**Your objective:** Each entry below should be returned exactly as is, with the pictures removed.

**Listed records:**

###

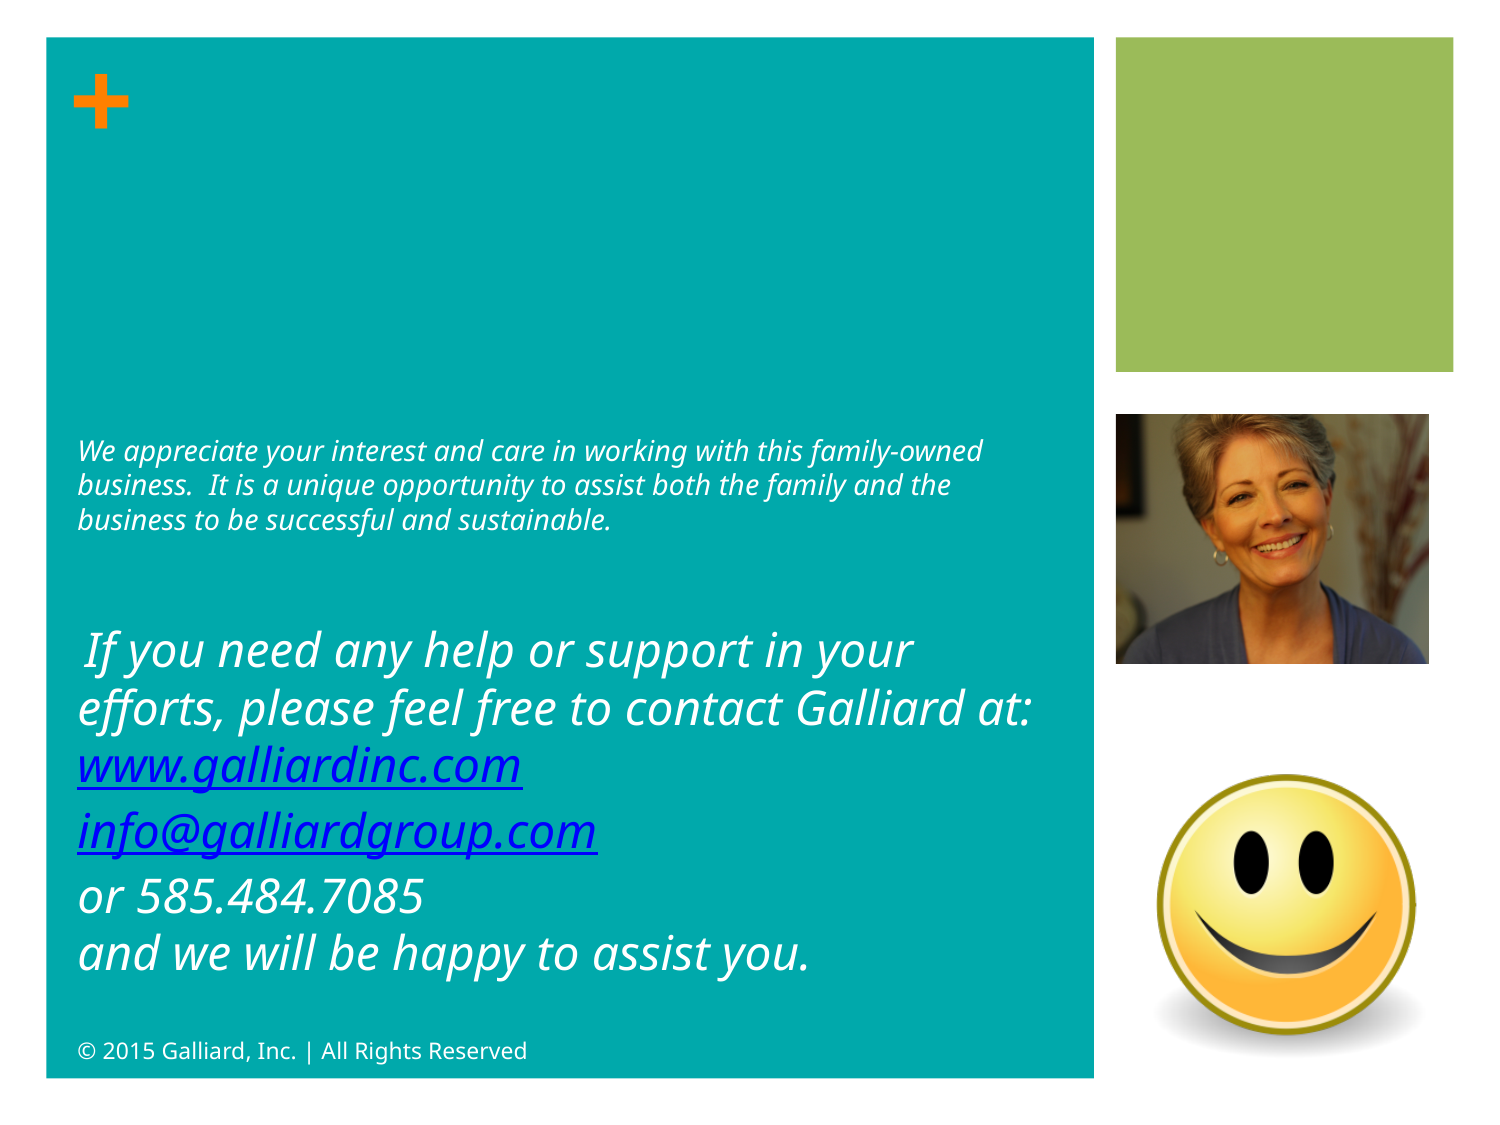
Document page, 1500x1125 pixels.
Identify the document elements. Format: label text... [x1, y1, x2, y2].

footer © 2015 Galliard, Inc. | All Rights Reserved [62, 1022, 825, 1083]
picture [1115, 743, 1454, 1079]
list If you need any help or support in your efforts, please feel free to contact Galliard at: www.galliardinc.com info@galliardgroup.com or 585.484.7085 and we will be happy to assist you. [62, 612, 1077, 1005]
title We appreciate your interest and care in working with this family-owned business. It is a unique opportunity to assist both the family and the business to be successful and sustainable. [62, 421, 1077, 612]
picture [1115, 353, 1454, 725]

###

**Written solution:**
Document page, 1500x1125 pixels.
Identify the document elements. Format: label text... [x1, y1, x2, y2].

footer © 2015 Galliard, Inc. | All Rights Reserved [62, 1022, 825, 1083]
picture [1115, 743, 1454, 1079]
list If you need any help or support in your efforts, please feel free to contact Galliard at: www.galliardinc.com info@galliardgroup.com or 585.484.7085 and we will be happy to assist you. [62, 612, 1077, 1005]
title We appreciate your interest and care in working with this family-owned business. It is a unique opportunity to assist both the family and the business to be successful and sustainable. [62, 421, 1077, 612]
picture [1115, 353, 1454, 725]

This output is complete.